[Opening Data for analysis section]
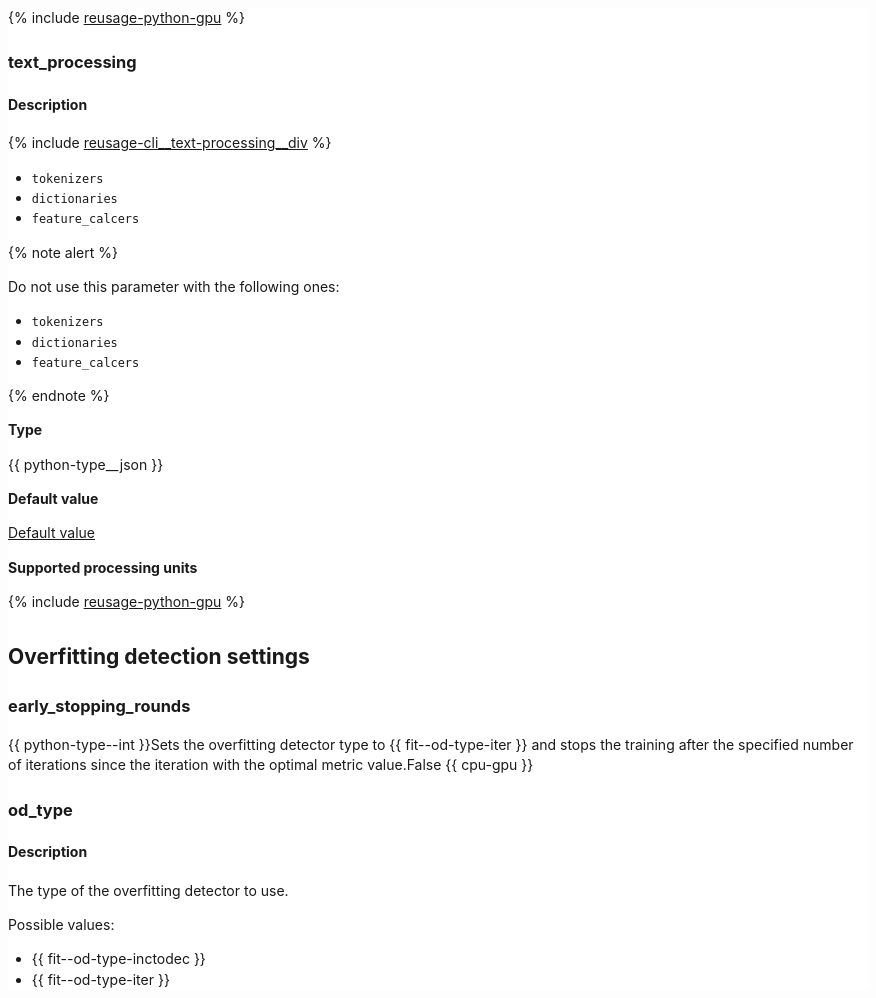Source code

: {% include [reusage-python-gpu](../reusage-python/gpu.md) %}



### text_processing

#### Description

{% include [reusage-cli__text-processing__div](cli__text-processing__div.md) %}


- `tokenizers`
- `dictionaries`
- `feature_calcers`

{% note alert %}

Do not use this parameter with the following ones:

- `tokenizers`
- `dictionaries`
- `feature_calcers`

{% endnote %}


**Type**

{{ python-type__json }}

**Default value**

[Default value](../../../references/text-processing__test-processing__default-value.md)

**Supported processing units**


{% include [reusage-python-gpu](../reusage-python/gpu.md) %}



## Overfitting detection settings

### early_stopping_rounds

{{ python-type--int }}Sets the overfitting detector type to {{ fit--od-type-iter }} and stops the training after the specified number of iterations since the iteration with the optimal metric value.False
 {{ cpu-gpu }}


### od_type

#### Description

The type of the overfitting detector to use.

Possible values:
- {{ fit--od-type-inctodec }}
- {{ fit--od-type-iter }}
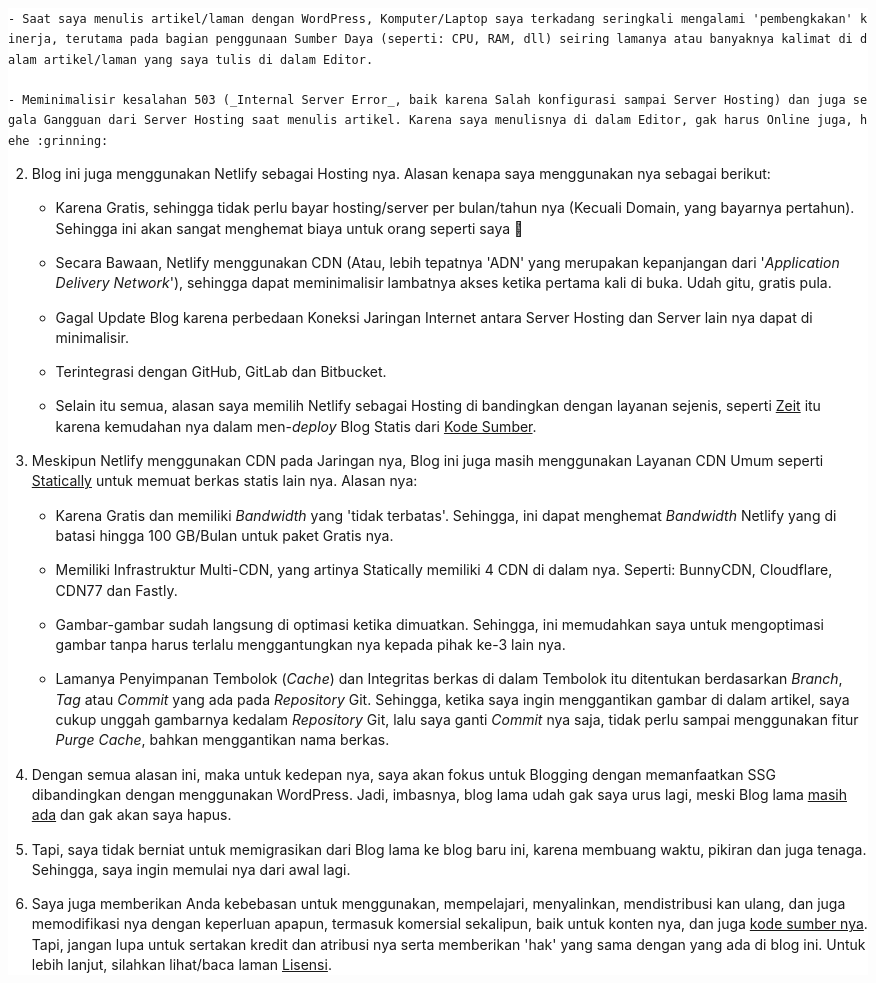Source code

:     - Saat saya menulis artikel/laman dengan WordPress, Komputer/Laptop saya terkadang seringkali mengalami 'pembengkakan' kinerja, terutama pada bagian penggunaan Sumber Daya (seperti: CPU, RAM, dll) seiring lamanya atau banyaknya kalimat di dalam artikel/laman yang saya tulis di dalam Editor.

    - Meminimalisir kesalahan 503 (_Internal Server Error_, baik karena Salah konfigurasi sampai Server Hosting) dan juga segala Gangguan dari Server Hosting saat menulis artikel. Karena saya menulisnya di dalam Editor, gak harus Online juga, hehe :grinning:

2. Blog ini juga menggunakan Netlify sebagai Hosting nya. Alasan kenapa saya menggunakan nya sebagai berikut:

    - Karena Gratis, sehingga tidak perlu bayar hosting/server per bulan/tahun nya (Kecuali Domain, yang bayarnya pertahun). Sehingga ini akan sangat menghemat biaya untuk orang seperti saya :slightly_smiling_face:

    - Secara Bawaan, Netlify menggunakan CDN (Atau, lebih tepatnya 'ADN' yang merupakan kepanjangan dari '_Application Delivery Network_'), sehingga dapat meminimalisir lambatnya akses ketika pertama kali di buka. Udah gitu, gratis pula.

    - Gagal Update Blog karena perbedaan Koneksi Jaringan Internet antara Server Hosting dan Server lain nya dapat di minimalisir.

    - Terintegrasi dengan GitHub, GitLab dan Bitbucket.

    - Selain itu semua, alasan saya memilih Netlify sebagai Hosting di bandingkan dengan layanan sejenis, seperti [Zeit](https://zeit.co) itu karena kemudahan nya dalam men-_deploy_ Blog Statis dari [Kode Sumber](https://github.com/FarrelF/FarrelF-Blog).

3. Meskipun Netlify menggunakan CDN pada Jaringan nya, Blog ini juga masih menggunakan Layanan CDN Umum seperti [Statically](https://statically.io) untuk memuat berkas statis lain nya. Alasan nya:

    - Karena Gratis dan memiliki _Bandwidth_ yang 'tidak terbatas'. Sehingga, ini dapat menghemat _Bandwidth_ Netlify yang di batasi hingga 100 GB/Bulan untuk paket Gratis nya.

    - Memiliki Infrastruktur Multi-CDN, yang artinya Statically memiliki 4 CDN di dalam nya. Seperti: BunnyCDN, Cloudflare, CDN77 dan Fastly.

    - Gambar-gambar sudah langsung di optimasi ketika dimuatkan. Sehingga, ini memudahkan saya untuk mengoptimasi gambar tanpa harus terlalu menggantungkan nya kepada pihak ke-3 lain nya.

    - Lamanya Penyimpanan Tembolok (_Cache_) dan Integritas berkas di dalam Tembolok itu ditentukan berdasarkan _Branch_, _Tag_ atau _Commit_ yang ada pada _Repository_ Git. Sehingga, ketika saya ingin menggantikan gambar di dalam artikel, saya cukup unggah gambarnya kedalam _Repository_ Git, lalu saya ganti _Commit_ nya saja, tidak perlu sampai menggunakan fitur _Purge Cache_, bahkan menggantikan nama berkas.

4. Dengan semua alasan ini, maka untuk kedepan nya, saya akan fokus untuk Blogging dengan memanfaatkan SSG dibandingkan dengan menggunakan WordPress. Jadi, imbasnya, blog lama udah gak saya urus lagi, meski Blog lama [masih ada](https://farrelf.wpinter.com) dan gak akan saya hapus.

5. Tapi, saya tidak berniat untuk memigrasikan dari Blog lama ke blog baru ini, karena membuang waktu, pikiran dan juga tenaga. Sehingga, saya ingin memulai nya dari awal lagi.

6. Saya juga memberikan Anda kebebasan untuk menggunakan, mempelajari, menyalinkan, mendistribusi kan ulang, dan juga memodifikasi nya dengan keperluan apapun, termasuk komersial sekalipun, baik untuk konten nya, dan juga [kode sumber nya](https://github.com/FarrelF/FarrelF-Blog). Tapi, jangan lupa untuk sertakan kredit dan atribusi nya serta memberikan 'hak' yang sama dengan yang ada di blog ini. Untuk lebih lanjut, silahkan lihat/baca laman [Lisensi]({filename}/pages/lisensi.md).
[Closing Data for analysis section]
### What you will do
Output the lines of the data exactly, starting at the first and ending with the line that has "- Secara Bawaan, Netlify". Pictures are not part of it.

### Result
Source code

: {% include [reusage-python-gpu](../reusage-python/gpu.md) %}



### text_processing

#### Description

{% include [reusage-cli__text-processing__div](cli__text-processing__div.md) %}


- `tokenizers`
- `dictionaries`
- `feature_calcers`

{% note alert %}

Do not use this parameter with the following ones:

- `tokenizers`
- `dictionaries`
- `feature_calcers`

{% endnote %}


**Type**

{{ python-type__json }}

**Default value**

[Default value](../../../references/text-processing__test-processing__default-value.md)

**Supported processing units**


{% include [reusage-python-gpu](../reusage-python/gpu.md) %}



## Overfitting detection settings

### early_stopping_rounds

{{ python-type--int }}Sets the overfitting detector type to {{ fit--od-type-iter }} and stops the training after the specified number of iterations since the iteration with the optimal metric value.False
 {{ cpu-gpu }}


### od_type

#### Description

The type of the overfitting detector to use.

Possible values:
- {{ fit--od-type-inctodec }}
- {{ fit--od-type-iter }}
Source code

:     - Saat saya menulis artikel/laman dengan WordPress, Komputer/Laptop saya terkadang seringkali mengalami 'pembengkakan' kinerja, terutama pada bagian penggunaan Sumber Daya (seperti: CPU, RAM, dll) seiring lamanya atau banyaknya kalimat di dalam artikel/laman yang saya tulis di dalam Editor.

    - Meminimalisir kesalahan 503 (_Internal Server Error_, baik karena Salah konfigurasi sampai Server Hosting) dan juga segala Gangguan dari Server Hosting saat menulis artikel. Karena saya menulisnya di dalam Editor, gak harus Online juga, hehe :grinning:

2. Blog ini juga menggunakan Netlify sebagai Hosting nya. Alasan kenapa saya menggunakan nya sebagai berikut:

    - Karena Gratis, sehingga tidak perlu bayar hosting/server per bulan/tahun nya (Kecuali Domain, yang bayarnya pertahun). Sehingga ini akan sangat menghemat biaya untuk orang seperti saya :slightly_smiling_face:

    - Secara Bawaan, Netlify menggunakan CDN (Atau, lebih tepatnya 'ADN' yang merupakan kepanjangan dari '_Application Delivery Network_'), sehingga dapat meminimalisir lambatnya akses ketika pertama kali di buka. Udah gitu, gratis pula.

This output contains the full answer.